3D printing has revolutionized the way we manufacture objects, from car parts to medical prostheses. However, the most common material used in 3D printing, polylactic acid (PLA), is difficult to recycle and ends up in landfills.
PLA is the most popular polymer for commercial bioplastics, with 457,000 tons produced in 2021. PLA, in addition 3D printing, is mainly used in the manufacture of single-use plastics, such as cups and packaging. However, PLA recycling is severely limited by mechanical challenges and very slow biodegradation, which takes up to 84 days at 60°C in industrial composting, making it virtually non-compostable and thus causing it to accumulate in landfills.

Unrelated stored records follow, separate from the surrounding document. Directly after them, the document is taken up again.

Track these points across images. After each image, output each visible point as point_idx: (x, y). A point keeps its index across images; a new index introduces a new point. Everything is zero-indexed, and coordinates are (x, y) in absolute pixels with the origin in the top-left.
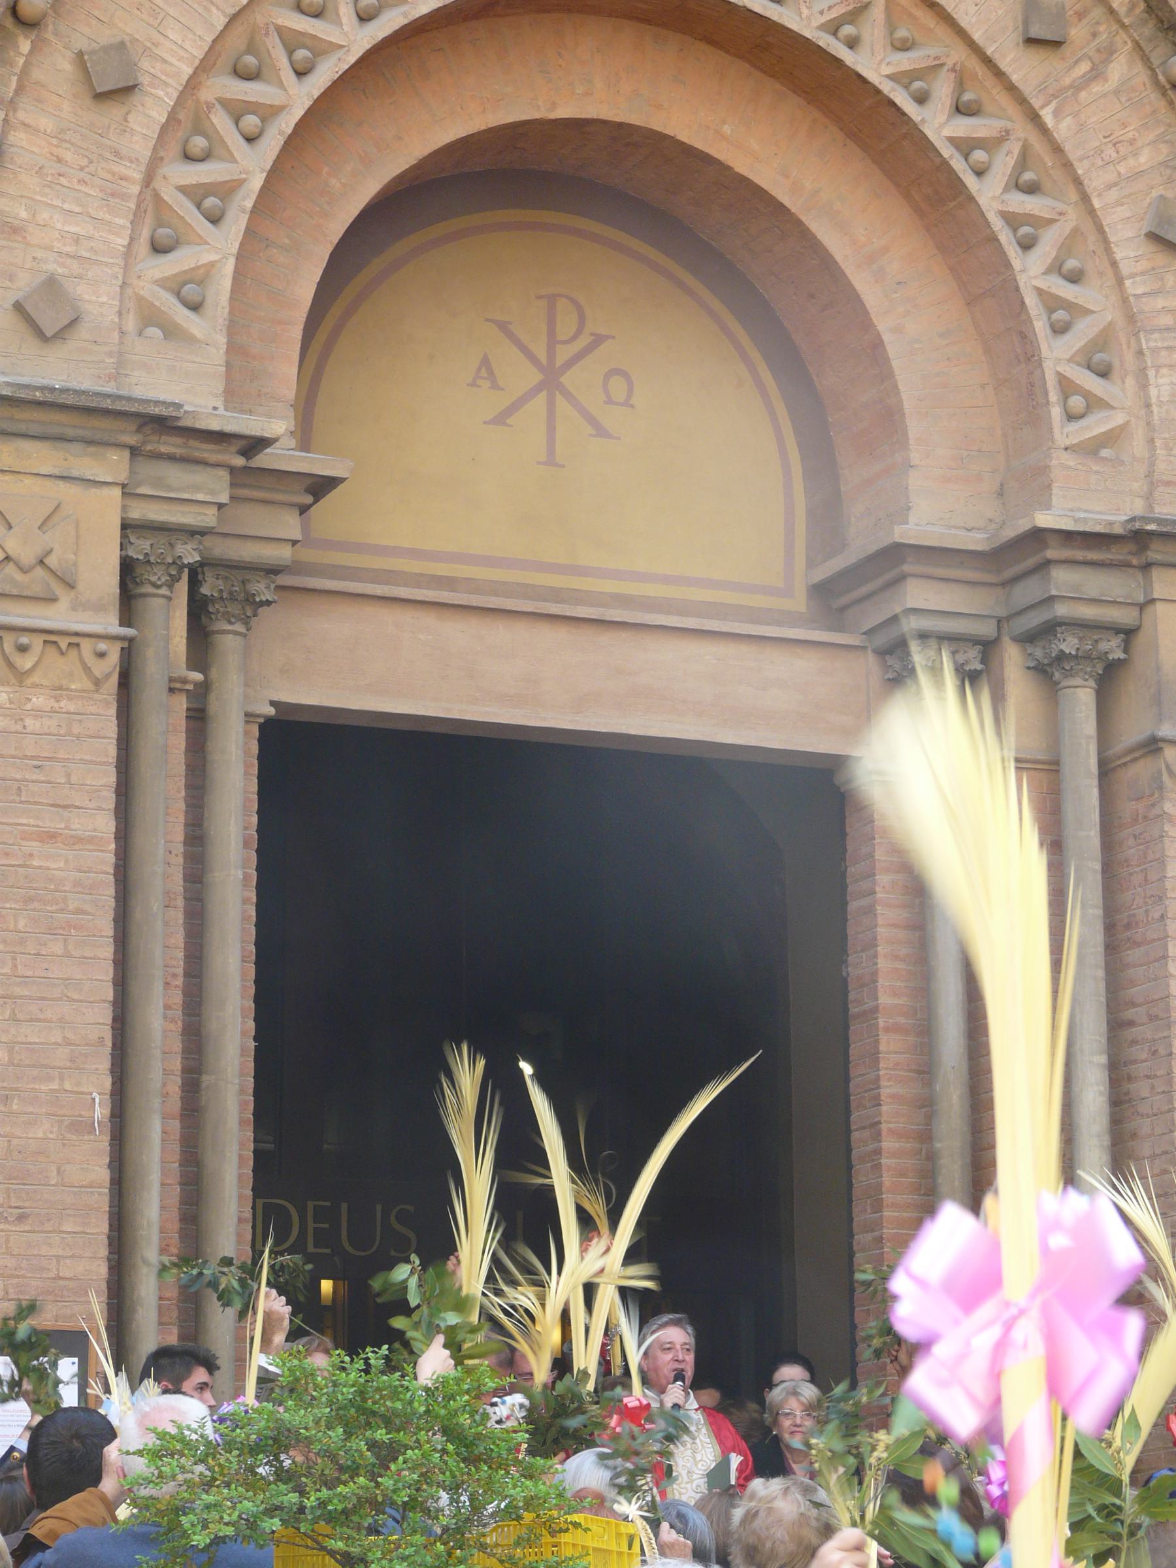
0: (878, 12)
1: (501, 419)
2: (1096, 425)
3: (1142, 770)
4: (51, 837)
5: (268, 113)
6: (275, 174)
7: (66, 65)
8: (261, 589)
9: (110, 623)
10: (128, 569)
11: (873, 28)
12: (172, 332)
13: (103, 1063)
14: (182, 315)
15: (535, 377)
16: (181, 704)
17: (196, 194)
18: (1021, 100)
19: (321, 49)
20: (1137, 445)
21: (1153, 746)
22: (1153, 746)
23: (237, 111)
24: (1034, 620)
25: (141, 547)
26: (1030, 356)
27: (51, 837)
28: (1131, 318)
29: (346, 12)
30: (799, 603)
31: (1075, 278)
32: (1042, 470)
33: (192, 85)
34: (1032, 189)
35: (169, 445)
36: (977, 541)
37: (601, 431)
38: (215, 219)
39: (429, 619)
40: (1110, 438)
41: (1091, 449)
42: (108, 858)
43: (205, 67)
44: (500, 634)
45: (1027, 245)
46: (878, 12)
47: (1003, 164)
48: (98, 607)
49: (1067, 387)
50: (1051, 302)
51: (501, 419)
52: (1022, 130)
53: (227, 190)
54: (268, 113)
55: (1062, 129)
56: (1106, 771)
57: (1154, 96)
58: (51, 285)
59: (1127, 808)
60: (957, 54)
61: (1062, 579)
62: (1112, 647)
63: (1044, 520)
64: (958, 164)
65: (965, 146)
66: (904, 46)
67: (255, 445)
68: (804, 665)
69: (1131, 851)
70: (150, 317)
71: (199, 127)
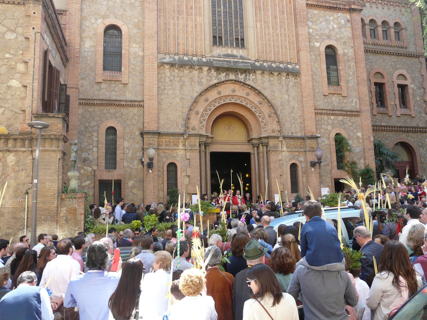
0: (249, 103)
1: (226, 131)
2: (265, 129)
3: (269, 152)
4: (195, 162)
5: (208, 114)
6: (208, 118)
7: (194, 112)
8: (209, 144)
9: (198, 148)
10: (200, 144)
11: (249, 104)
12: (202, 129)
13: (199, 176)
14: (203, 128)
15: (228, 128)
16: (204, 152)
17: (203, 119)
18: (259, 108)
19: (211, 109)
20: (268, 130)
21: (269, 151)
22: (269, 151)
23: (206, 114)
24: (261, 143)
25: (200, 143)
26: (260, 125)
27: (195, 162)
28: (267, 122)
29: (213, 107)
30: (247, 142)
31: (263, 119)
32: (261, 133)
33: (202, 112)
34: (260, 114)
35: (202, 136)
36: (257, 137)
37: (232, 131)
38: (204, 121)
39: (221, 145)
40: (266, 130)
41: (265, 131)
42: (199, 163)
43: (203, 111)
44: (226, 145)
45: (260, 117)
46: (249, 103)
47: (258, 112)
48: (198, 147)
49: (263, 127)
50: (262, 121)
51: (226, 131)
52: (259, 110)
53: (205, 119)
54: (208, 114)
55: (262, 109)
56: (267, 152)
57: (268, 107)
58: (194, 127)
59: (268, 155)
60: (255, 105)
61: (263, 140)
62: (267, 144)
63: (261, 136)
64: (255, 112)
65: (255, 111)
66: (251, 105)
67: (207, 136)
68: (247, 146)
69: (268, 158)
70: (200, 128)
71: (203, 115)
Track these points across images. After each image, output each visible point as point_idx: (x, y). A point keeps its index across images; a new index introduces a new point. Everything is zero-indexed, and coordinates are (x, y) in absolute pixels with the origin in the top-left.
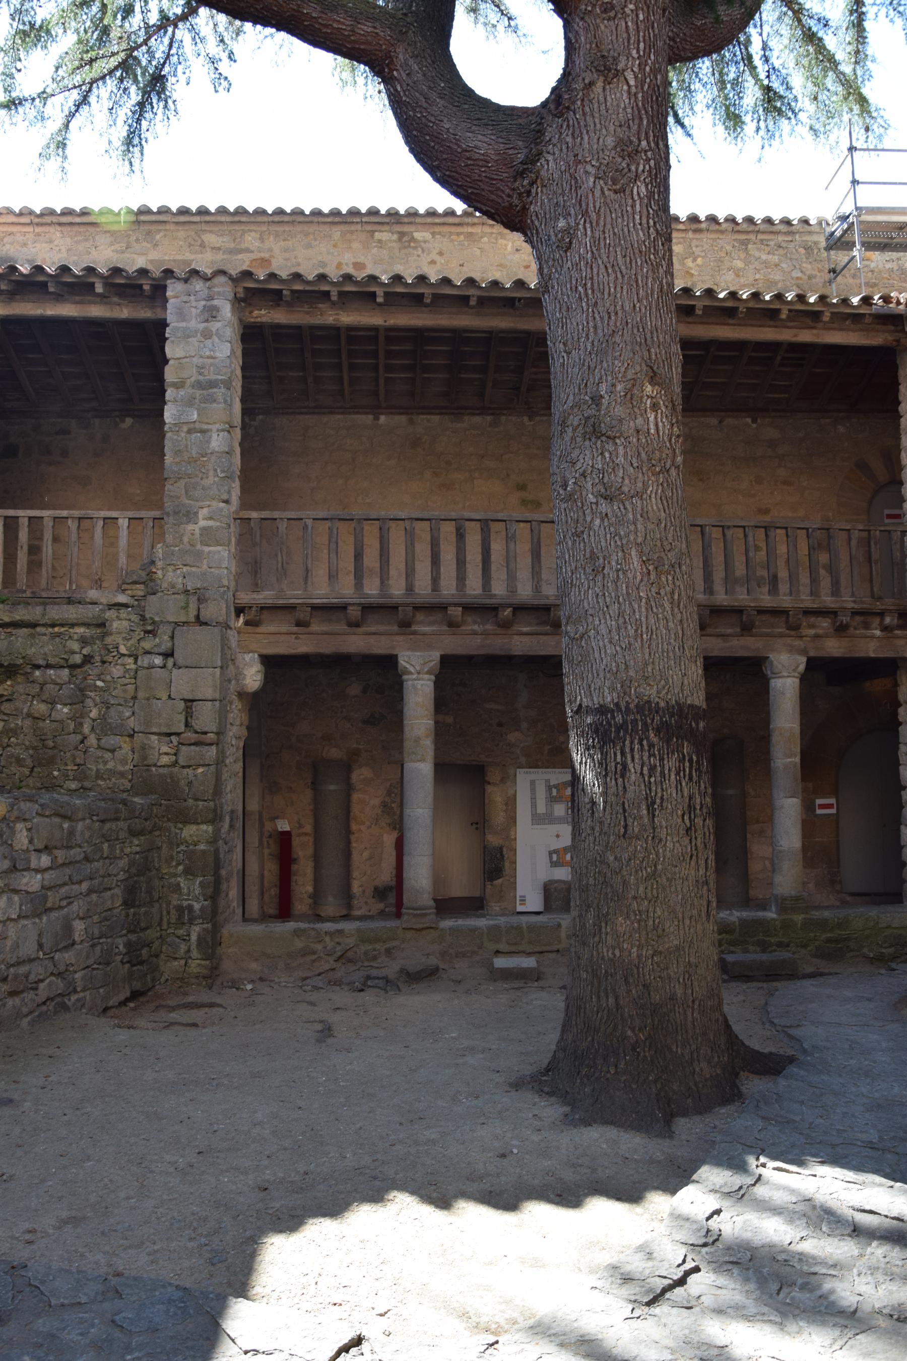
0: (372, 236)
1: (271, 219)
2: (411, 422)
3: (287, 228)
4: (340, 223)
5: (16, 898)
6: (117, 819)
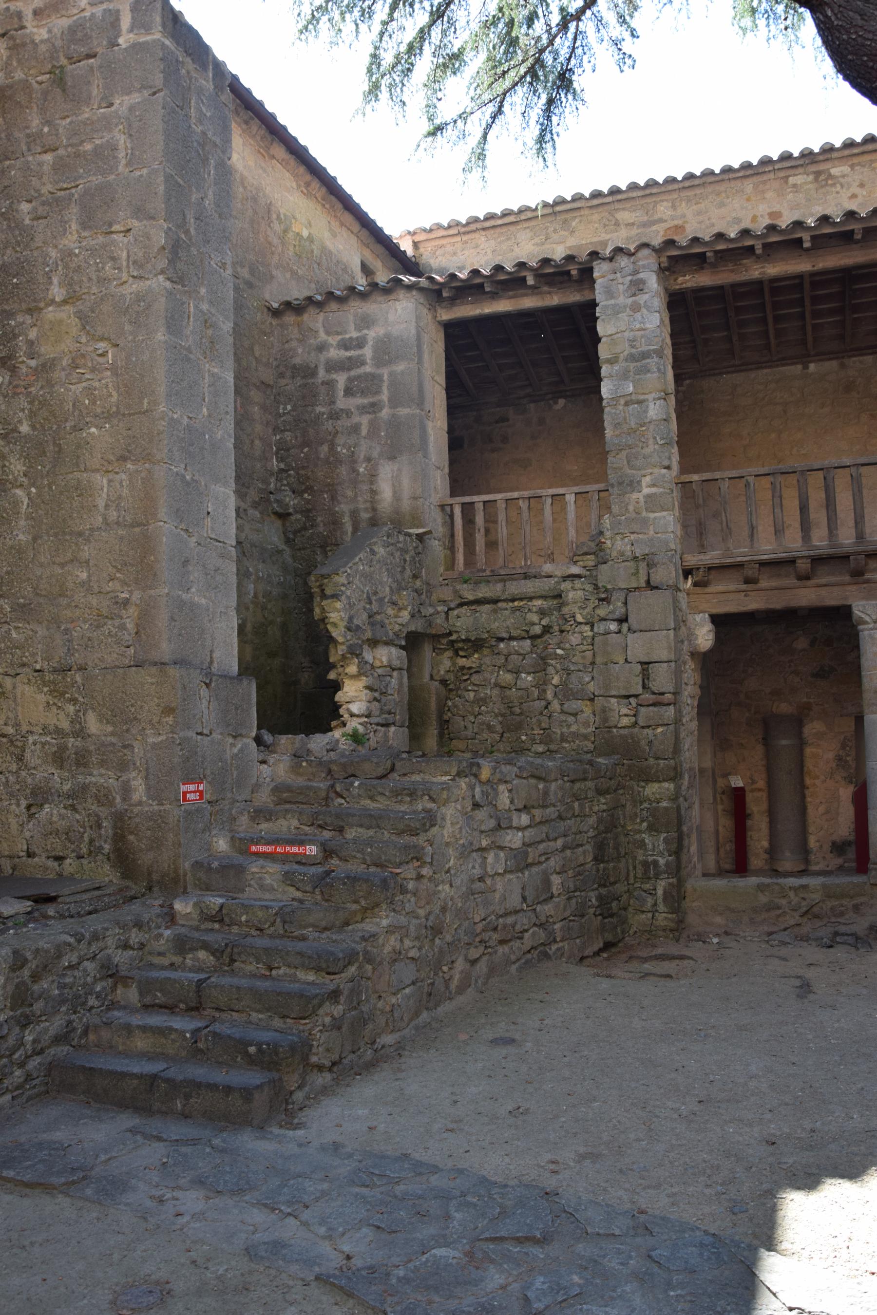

But now, a team of researchers has discovered an enzyme that can efficiently break down PLA and convert it into its constituent monomer, lactose.
The enzyme in question is lipase B from Candida antarctica, which has been chemically modified to increase its stability and activity in the presence of ionic liquids. These liquids, composed of organic and inorganic ions, are excellent solvents and allow rapid chemical degradation of PLA at high temperatures.
The researchers found that the modified enzyme can completely degrade post-consumer PLA in just 40 hours at 90°C, and convert it to lactose by 99%. In addition, the process is sustainable and produces no toxic waste.
The study also highlights the potential of the new enzyme for recycling other types of plastic, such as PET, also used in 3D printing, which could have important implications for the plastics recycling industry in general. In addition, the approach used in the study could be used to improve the efficiency and selectivity of other enzymes used in industry, which could have applications in a variety of industries, from food to pharmaceuticals.
This technology represents a platform for the recycling of (bio)plastics and may help reduce the accumulation of plastic in the environment. The researchers hope that in the future the process can be scaled up and applied to other types of plastics.
Although there are still challenges to overcome, such as process optimization and cost reduction, this research offers new hope for 3D printing recycling and a sustainable solution for plastic waste management.
In short, the new enzyme has the potential to revolutionize the way we recycle PLA from 3D printing and other plastics, offering an environmentally friendly and sustainable solution to the increasingly urgent problem of plastic waste in the environment. As research in this field continues, we can expect to see even more exciting advances in plastics recycling and bioplastics production in the coming years.